The legal question of whether or not national banks need to abide by state laws was recently raised by St. George attorney John Christian Barlow, who grabbed national headlines on May 22 for convincing 5th District Court Judge James Shumate to issue an injunction that halted all of Bank of America’s foreclosures in Utah. That injunction was removed, however, by an order from U.S. District Court Judge Clark Waddoups less than a month later.

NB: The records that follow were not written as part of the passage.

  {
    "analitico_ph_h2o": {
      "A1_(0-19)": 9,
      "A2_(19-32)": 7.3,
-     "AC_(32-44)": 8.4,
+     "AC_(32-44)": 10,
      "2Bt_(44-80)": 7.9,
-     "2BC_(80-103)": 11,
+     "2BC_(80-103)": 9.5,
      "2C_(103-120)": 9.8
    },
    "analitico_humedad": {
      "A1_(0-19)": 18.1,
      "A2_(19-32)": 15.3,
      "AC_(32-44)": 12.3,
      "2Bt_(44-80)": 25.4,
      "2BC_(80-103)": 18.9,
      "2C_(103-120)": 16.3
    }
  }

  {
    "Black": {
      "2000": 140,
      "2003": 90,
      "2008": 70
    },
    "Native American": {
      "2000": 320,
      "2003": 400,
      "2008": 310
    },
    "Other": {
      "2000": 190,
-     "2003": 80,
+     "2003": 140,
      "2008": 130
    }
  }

In his June 18 decision, Waddoups took down the injunction, arguing that federal law allows unique exceptions for national banks to sidestep state banking laws if those laws “prevent or significantly interfere with the national bank’s” exercise of it’s powers. But even among Utah’s federal judges that’s not the consensus. A Dec. 12, 2009, decision from U.S. District Court Judge Tena Campbell ruled to the contrary in the case of Jensen vs. Recontrust. Based on a similar case in Arkansas, federal court “does not completely pre-empt state law concerning non-judicial foreclosures,” the ruling states

Barlow, who also assisted Beyer in his initial filings, says the fight is continuing despite Waddoups’ ruling. He and his clients have made another pleading on the issue to Waddoups, who is currently reviewing his previous ruling. For Barlow, the case is one every red-blooded Utahn should worry about.

“Banks are trampling on individual rights,” Barlow says. “Property rights are a fundamental right that everybody has, and for those to be trampled on is a travesty.”

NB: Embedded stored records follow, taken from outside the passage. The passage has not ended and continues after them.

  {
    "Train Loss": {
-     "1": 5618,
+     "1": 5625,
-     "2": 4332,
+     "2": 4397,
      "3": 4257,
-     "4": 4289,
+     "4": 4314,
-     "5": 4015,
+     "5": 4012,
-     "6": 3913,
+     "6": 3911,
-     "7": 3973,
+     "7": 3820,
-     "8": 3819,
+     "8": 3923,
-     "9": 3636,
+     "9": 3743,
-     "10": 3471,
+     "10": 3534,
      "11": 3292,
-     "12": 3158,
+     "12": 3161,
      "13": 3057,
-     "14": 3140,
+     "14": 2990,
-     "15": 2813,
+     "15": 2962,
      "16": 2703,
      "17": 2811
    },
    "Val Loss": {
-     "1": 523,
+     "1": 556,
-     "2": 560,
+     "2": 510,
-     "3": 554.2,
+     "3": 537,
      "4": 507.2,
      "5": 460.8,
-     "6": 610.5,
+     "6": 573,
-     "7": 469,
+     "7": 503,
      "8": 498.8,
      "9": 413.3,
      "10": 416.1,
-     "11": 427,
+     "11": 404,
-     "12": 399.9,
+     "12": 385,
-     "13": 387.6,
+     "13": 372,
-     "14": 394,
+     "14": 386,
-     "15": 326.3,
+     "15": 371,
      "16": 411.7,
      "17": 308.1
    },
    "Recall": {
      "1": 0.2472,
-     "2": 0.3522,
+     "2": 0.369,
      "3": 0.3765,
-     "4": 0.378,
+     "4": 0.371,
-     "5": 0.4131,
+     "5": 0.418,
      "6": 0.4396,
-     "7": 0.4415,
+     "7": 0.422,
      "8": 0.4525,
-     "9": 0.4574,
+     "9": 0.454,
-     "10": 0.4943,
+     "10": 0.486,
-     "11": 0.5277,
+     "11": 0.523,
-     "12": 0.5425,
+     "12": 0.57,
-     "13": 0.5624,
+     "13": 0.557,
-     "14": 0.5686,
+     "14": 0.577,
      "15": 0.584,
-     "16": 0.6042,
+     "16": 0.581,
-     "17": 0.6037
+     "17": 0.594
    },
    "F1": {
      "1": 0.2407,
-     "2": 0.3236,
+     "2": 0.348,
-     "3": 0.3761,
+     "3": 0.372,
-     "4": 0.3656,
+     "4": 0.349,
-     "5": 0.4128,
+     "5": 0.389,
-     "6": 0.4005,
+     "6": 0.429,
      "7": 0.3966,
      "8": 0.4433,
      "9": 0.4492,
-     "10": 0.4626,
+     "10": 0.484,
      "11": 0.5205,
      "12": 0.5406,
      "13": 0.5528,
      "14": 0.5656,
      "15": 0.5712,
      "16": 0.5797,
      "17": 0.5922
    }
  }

David Anderton, spokesman for the Salt Lake Board of Realtors, is sympathetic to homeowners’ plights, but also thinks the legal argument is a long shot.

“The bottom line is that banks first lent money on the property, then they have first interest priority on the property,” Anderton says. However, he also believes that the banks’ slow response and eagerness to foreclose are only making things worse for the economy.

“The banks don’t want to modify people’s loans. They just want to short sell them and get them off their books,” he says, adding this foreclosure push could flood the market with foreclosed homes that will drag down home prices all around them. Nationwide, Anderton says that roughly 7 million homeowners are behind on their payments, approximately 50,000 of those in Utah.

Beyer is still waiting for a decision on his case from District Judge Gary Kennedy, who is considering the conflicting federal rulings from Waddoups and Campbell, before deciding if he should remand Beyer’s case back to Utah’s 5th District Court or keep it in federal court.

Even if the states’-rights approach does not prevail, Beyer knows he can also call out Recontrust for improper filing of paperwork—the kind of complaint that has helped grind to a halt the bank’s foreclosure machine nationwide. In his case, there was a notice to change the foreclosure sale date that was never served to him. The notice was only filed with a yellow sticky note placed on the sale notice at the courthouse steps—another sign, Beyer says, the bank forecloses by intimidation rather than by legal right.

“These guys just think that if people can’t afford to pay their mortgage there’s no way they can afford an attorney to fight them,” he says.